§ SUPPLIED ENTRIES
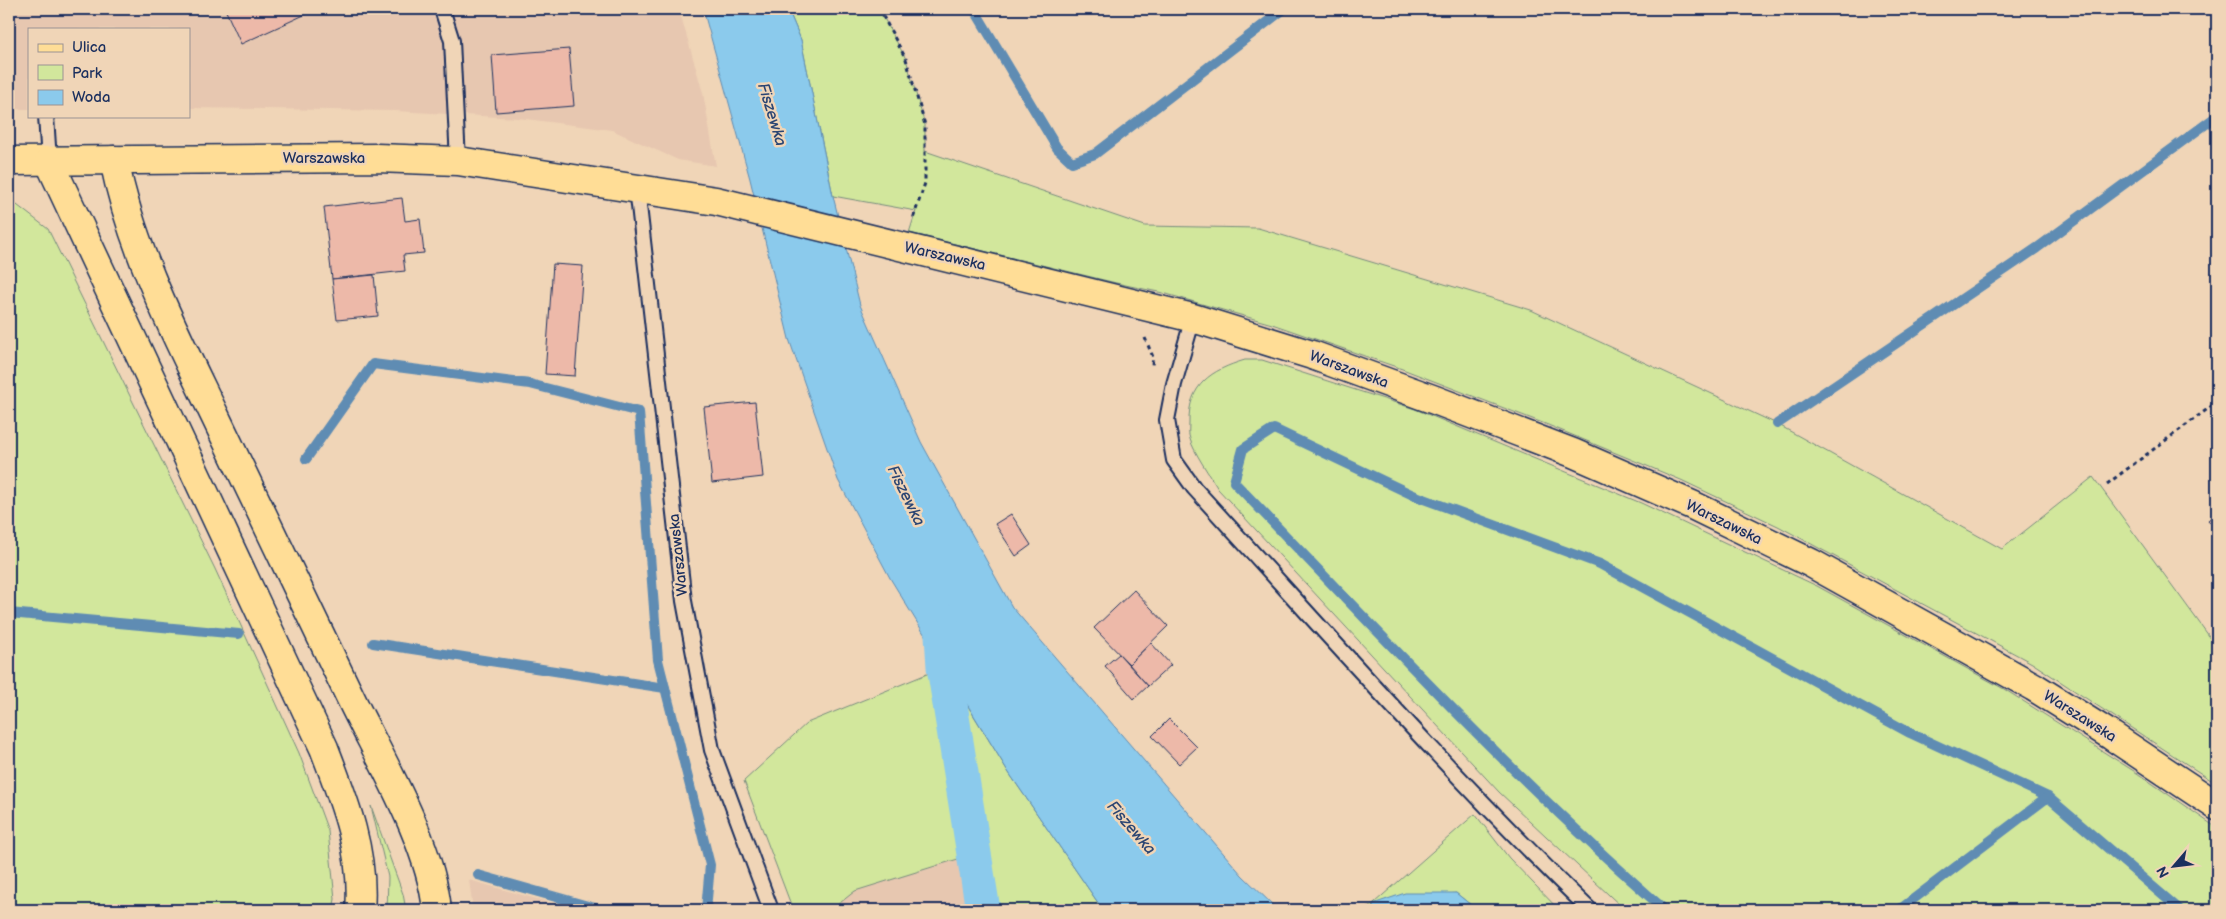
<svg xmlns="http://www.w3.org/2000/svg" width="2226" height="919" font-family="'Balsamiq Sans',sans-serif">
<rect width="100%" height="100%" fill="#f0d5b7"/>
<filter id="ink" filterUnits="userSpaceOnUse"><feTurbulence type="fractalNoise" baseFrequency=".02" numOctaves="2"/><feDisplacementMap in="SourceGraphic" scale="10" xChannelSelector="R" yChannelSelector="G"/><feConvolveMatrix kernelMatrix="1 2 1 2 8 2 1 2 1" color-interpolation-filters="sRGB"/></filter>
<g filter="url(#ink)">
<g fill="#e7c7b0">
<path d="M9 9H679L703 93 716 166 678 160 612 130 518 118 396 111 189 108V29H29V109H9Z"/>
<path d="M974 854 983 910H831L854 891Z"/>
<path d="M469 880 576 910H473Z"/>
</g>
<g fill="#d2e79c" stroke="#768b7d">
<path d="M788 9H879L906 59 925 125V151L1145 226 1258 228 1531 310 1777 424 2002 549 2093 477 2217 647V784L2032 663 1778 526 1681 480 1548 425 1405 370 1272 324 1163 293 1116 283 909 233 916 211 833 196 801 40Z"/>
<path d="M9 202H13L48 229 215 569 299 753 328 831 335 899 333 910H9Z"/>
<path d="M1245 360H1262L1415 409 1641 503 1817 586 2004 689 2137 773 2217 828V910H1625L1499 792 1218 489C1211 477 1193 451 1190 439 1188 434 1189 428 1189 423 1188 385 1211 370 1245 360Z"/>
<path d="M944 667 1009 773 1103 910H983L974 854 855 891 831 910H793L744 781 807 723Z"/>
<path d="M371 806 403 894 406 910H387L388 877Z"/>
<path d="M1475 814 1509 858 1559 910H1477L1456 893 1373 904V910H1366Z"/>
</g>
<g fill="#8bcaec" stroke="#5e8cb3">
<path d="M703 9H788L801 40 833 196 860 305 921 442 1012 607 1242 875 1278 910H1103L1009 773 890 578 838 480 789 339 750 179Z"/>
<path d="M1405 893H1456L1477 910H1373V904Z"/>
</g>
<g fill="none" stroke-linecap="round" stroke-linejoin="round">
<g stroke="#5e8cb3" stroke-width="10">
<path d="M974 9 1057 148 1072 162 1095 154 1284 9"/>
<path d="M1777 424 2037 248 2217 116"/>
<path d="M306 459 373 364 530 384 639 412 658 660 710 865 706 910"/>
<path d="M9 613 239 634"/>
<path d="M373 643 665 688"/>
<path d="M478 875 602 910"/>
<path d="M1665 910C1512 777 1375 628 1234 482L1243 449 1274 429 1413 495 1600 564 1910 733 2048 797 2180 910"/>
<path d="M1899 910 2048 797"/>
</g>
<path stroke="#8bcaec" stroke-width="35" d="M941 619 944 667 983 910"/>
</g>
<g fill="#edb9a9" stroke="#1b2f5e">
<path d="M225 9H317L241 44Z"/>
<path d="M569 49 574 106 496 112 492 55Z"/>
<path d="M402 198 405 221 420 219 424 253 403 255 405 271 332 279 324 207Z"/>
<path d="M553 264 583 266 575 376 545 374Z"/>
<path d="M374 275 378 316 337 320 332 279Z"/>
<path d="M755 402 763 477 712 483 704 407Z"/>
<path d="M2217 513V527L2215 528 2208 520Z"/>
<path d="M1011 514 1031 545 1016 556 995 524Z"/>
<path d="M1134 590 1168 626 1129 664 1094 628Z"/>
<path d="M1151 643 1171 665 1148 686 1129 664Z"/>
<path d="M1119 654 1148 686 1134 699 1105 666Z"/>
<path d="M1169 719 1197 747 1179 764 1152 736Z"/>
</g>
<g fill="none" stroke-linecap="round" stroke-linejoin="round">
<defs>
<g id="lane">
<path d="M442 9 452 41 458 161"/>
<path d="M46 116 49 161"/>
<path d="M637 188 684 601 712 750 771 910"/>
<path d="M1193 318 1174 384 1167 420 1174 460 1194 488C1324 630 1451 776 1590 910"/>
</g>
<path id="primary" d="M9 161 377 158 458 161 716 201 1193 318 1312 355 1435 400 1573 453 1692 505 1811 563 2034 687 2112 736 2217 806"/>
<g id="highway">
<path d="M114 160C132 250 175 333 215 416 261 512 308 609 354 705 383 764 431 845 437 910"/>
<path d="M49 161 324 748C344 800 365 853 360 910"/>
</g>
</defs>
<use href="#lane" stroke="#1b2f5e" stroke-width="18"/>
<use href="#primary" stroke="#1b2f5e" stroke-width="31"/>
<use href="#highway" stroke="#1b2f5e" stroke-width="31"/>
<g stroke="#1b2f5e" stroke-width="3" stroke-dasharray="4 4" stroke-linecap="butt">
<path d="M879 9 906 59 925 125V183L913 219"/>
<path d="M1145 338 1153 357 1152 365"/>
<path d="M2107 484 2217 402"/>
</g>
<use href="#lane" stroke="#f0d5b7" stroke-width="14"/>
<use href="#primary" stroke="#ffdd96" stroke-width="28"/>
<use href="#highway" stroke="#ffdd96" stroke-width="28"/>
</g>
</g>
<g text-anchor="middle" stroke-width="5" stroke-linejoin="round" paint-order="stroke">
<g font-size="15" fill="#1b2f5e" stroke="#f0d5b7">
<text x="324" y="163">Warszawska</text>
<text transform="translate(945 256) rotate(13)" y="5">Warszawska</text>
<text transform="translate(1349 369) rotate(20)" y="5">Warszawska</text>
<text transform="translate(1724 522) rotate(26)" y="5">Warszawska</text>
<text transform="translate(678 555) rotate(-96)" y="5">Warszawska</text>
<text transform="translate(2080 716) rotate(32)" y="5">Warszawska</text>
</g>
<g font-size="16" font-style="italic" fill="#2c4673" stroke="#f0d5b7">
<text transform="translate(773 114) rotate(73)" y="6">Fiszewka</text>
<text transform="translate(907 495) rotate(64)" y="6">Fiszewka</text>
<text transform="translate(1132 827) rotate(49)" y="6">Fiszewka</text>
</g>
</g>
<rect width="2226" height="919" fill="none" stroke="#f0d5b7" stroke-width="30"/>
<rect x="15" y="15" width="2196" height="889" fill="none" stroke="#1b2f5e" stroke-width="2" filter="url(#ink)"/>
<rect x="28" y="28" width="162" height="90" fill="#f0d5b7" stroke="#9b9393"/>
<rect x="38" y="44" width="25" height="8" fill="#ffdd96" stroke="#9b9393"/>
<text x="72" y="52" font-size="15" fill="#1b2f5e">Ulica</text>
<rect x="38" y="65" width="25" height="15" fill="#d2e79c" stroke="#9b9393"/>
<text x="72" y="78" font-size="15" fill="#1b2f5e">Park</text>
<rect x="38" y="90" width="25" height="15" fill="#8bcaec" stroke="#9b9393"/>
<text x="72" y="102" font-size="15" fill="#1b2f5e">Woda</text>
<g transform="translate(2174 866) rotate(242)" stroke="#f0d5b7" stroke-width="4" paint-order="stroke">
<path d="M0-4L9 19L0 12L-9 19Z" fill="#1b2f5e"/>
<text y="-8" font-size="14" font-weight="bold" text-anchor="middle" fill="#1b2f5e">N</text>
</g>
</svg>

§ TASK STATEMENT
Give the data above again, exactly, with every picture removed.

§ WRITTEN SOLUTION
<svg xmlns="http://www.w3.org/2000/svg" width="2226" height="919" font-family="'Balsamiq Sans',sans-serif">
<rect width="100%" height="100%" fill="#f0d5b7"/>
<filter id="ink" filterUnits="userSpaceOnUse"><feTurbulence type="fractalNoise" baseFrequency=".02" numOctaves="2"/><feDisplacementMap in="SourceGraphic" scale="10" xChannelSelector="R" yChannelSelector="G"/><feConvolveMatrix kernelMatrix="1 2 1 2 8 2 1 2 1" color-interpolation-filters="sRGB"/></filter>
<g filter="url(#ink)">
<g fill="#e7c7b0">
<path d="M9 9H679L703 93 716 166 678 160 612 130 518 118 396 111 189 108V29H29V109H9Z"/>
<path d="M974 854 983 910H831L854 891Z"/>
<path d="M469 880 576 910H473Z"/>
</g>
<g fill="#d2e79c" stroke="#768b7d">
<path d="M788 9H879L906 59 925 125V151L1145 226 1258 228 1531 310 1777 424 2002 549 2093 477 2217 647V784L2032 663 1778 526 1681 480 1548 425 1405 370 1272 324 1163 293 1116 283 909 233 916 211 833 196 801 40Z"/>
<path d="M9 202H13L48 229 215 569 299 753 328 831 335 899 333 910H9Z"/>
<path d="M1245 360H1262L1415 409 1641 503 1817 586 2004 689 2137 773 2217 828V910H1625L1499 792 1218 489C1211 477 1193 451 1190 439 1188 434 1189 428 1189 423 1188 385 1211 370 1245 360Z"/>
<path d="M944 667 1009 773 1103 910H983L974 854 855 891 831 910H793L744 781 807 723Z"/>
<path d="M371 806 403 894 406 910H387L388 877Z"/>
<path d="M1475 814 1509 858 1559 910H1477L1456 893 1373 904V910H1366Z"/>
</g>
<g fill="#8bcaec" stroke="#5e8cb3">
<path d="M703 9H788L801 40 833 196 860 305 921 442 1012 607 1242 875 1278 910H1103L1009 773 890 578 838 480 789 339 750 179Z"/>
<path d="M1405 893H1456L1477 910H1373V904Z"/>
</g>
<g fill="none" stroke-linecap="round" stroke-linejoin="round">
<g stroke="#5e8cb3" stroke-width="10">
<path d="M974 9 1057 148 1072 162 1095 154 1284 9"/>
<path d="M1777 424 2037 248 2217 116"/>
<path d="M306 459 373 364 530 384 639 412 658 660 710 865 706 910"/>
<path d="M9 613 239 634"/>
<path d="M373 643 665 688"/>
<path d="M478 875 602 910"/>
<path d="M1665 910C1512 777 1375 628 1234 482L1243 449 1274 429 1413 495 1600 564 1910 733 2048 797 2180 910"/>
<path d="M1899 910 2048 797"/>
</g>
<path stroke="#8bcaec" stroke-width="35" d="M941 619 944 667 983 910"/>
</g>
<g fill="#edb9a9" stroke="#1b2f5e">
<path d="M225 9H317L241 44Z"/>
<path d="M569 49 574 106 496 112 492 55Z"/>
<path d="M402 198 405 221 420 219 424 253 403 255 405 271 332 279 324 207Z"/>
<path d="M553 264 583 266 575 376 545 374Z"/>
<path d="M374 275 378 316 337 320 332 279Z"/>
<path d="M755 402 763 477 712 483 704 407Z"/>
<path d="M2217 513V527L2215 528 2208 520Z"/>
<path d="M1011 514 1031 545 1016 556 995 524Z"/>
<path d="M1134 590 1168 626 1129 664 1094 628Z"/>
<path d="M1151 643 1171 665 1148 686 1129 664Z"/>
<path d="M1119 654 1148 686 1134 699 1105 666Z"/>
<path d="M1169 719 1197 747 1179 764 1152 736Z"/>
</g>
<g fill="none" stroke-linecap="round" stroke-linejoin="round">
<defs>
<g id="lane">
<path d="M442 9 452 41 458 161"/>
<path d="M46 116 49 161"/>
<path d="M637 188 684 601 712 750 771 910"/>
<path d="M1193 318 1174 384 1167 420 1174 460 1194 488C1324 630 1451 776 1590 910"/>
</g>
<path id="primary" d="M9 161 377 158 458 161 716 201 1193 318 1312 355 1435 400 1573 453 1692 505 1811 563 2034 687 2112 736 2217 806"/>
<g id="highway">
<path d="M114 160C132 250 175 333 215 416 261 512 308 609 354 705 383 764 431 845 437 910"/>
<path d="M49 161 324 748C344 800 365 853 360 910"/>
</g>
</defs>
<use href="#lane" stroke="#1b2f5e" stroke-width="18"/>
<use href="#primary" stroke="#1b2f5e" stroke-width="31"/>
<use href="#highway" stroke="#1b2f5e" stroke-width="31"/>
<g stroke="#1b2f5e" stroke-width="3" stroke-dasharray="4 4" stroke-linecap="butt">
<path d="M879 9 906 59 925 125V183L913 219"/>
<path d="M1145 338 1153 357 1152 365"/>
<path d="M2107 484 2217 402"/>
</g>
<use href="#lane" stroke="#f0d5b7" stroke-width="14"/>
<use href="#primary" stroke="#ffdd96" stroke-width="28"/>
<use href="#highway" stroke="#ffdd96" stroke-width="28"/>
</g>
</g>
<g text-anchor="middle" stroke-width="5" stroke-linejoin="round" paint-order="stroke">
<g font-size="15" fill="#1b2f5e" stroke="#f0d5b7">
<text x="324" y="163">Warszawska</text>
<text transform="translate(945 256) rotate(13)" y="5">Warszawska</text>
<text transform="translate(1349 369) rotate(20)" y="5">Warszawska</text>
<text transform="translate(1724 522) rotate(26)" y="5">Warszawska</text>
<text transform="translate(678 555) rotate(-96)" y="5">Warszawska</text>
<text transform="translate(2080 716) rotate(32)" y="5">Warszawska</text>
</g>
<g font-size="16" font-style="italic" fill="#2c4673" stroke="#f0d5b7">
<text transform="translate(773 114) rotate(73)" y="6">Fiszewka</text>
<text transform="translate(907 495) rotate(64)" y="6">Fiszewka</text>
<text transform="translate(1132 827) rotate(49)" y="6">Fiszewka</text>
</g>
</g>
<rect width="2226" height="919" fill="none" stroke="#f0d5b7" stroke-width="30"/>
<rect x="15" y="15" width="2196" height="889" fill="none" stroke="#1b2f5e" stroke-width="2" filter="url(#ink)"/>
<rect x="28" y="28" width="162" height="90" fill="#f0d5b7" stroke="#9b9393"/>
<rect x="38" y="44" width="25" height="8" fill="#ffdd96" stroke="#9b9393"/>
<text x="72" y="52" font-size="15" fill="#1b2f5e">Ulica</text>
<rect x="38" y="65" width="25" height="15" fill="#d2e79c" stroke="#9b9393"/>
<text x="72" y="78" font-size="15" fill="#1b2f5e">Park</text>
<rect x="38" y="90" width="25" height="15" fill="#8bcaec" stroke="#9b9393"/>
<text x="72" y="102" font-size="15" fill="#1b2f5e">Woda</text>
<g transform="translate(2174 866) rotate(242)" stroke="#f0d5b7" stroke-width="4" paint-order="stroke">
<path d="M0-4L9 19L0 12L-9 19Z" fill="#1b2f5e"/>
<text y="-8" font-size="14" font-weight="bold" text-anchor="middle" fill="#1b2f5e">N</text>
</g>
</svg>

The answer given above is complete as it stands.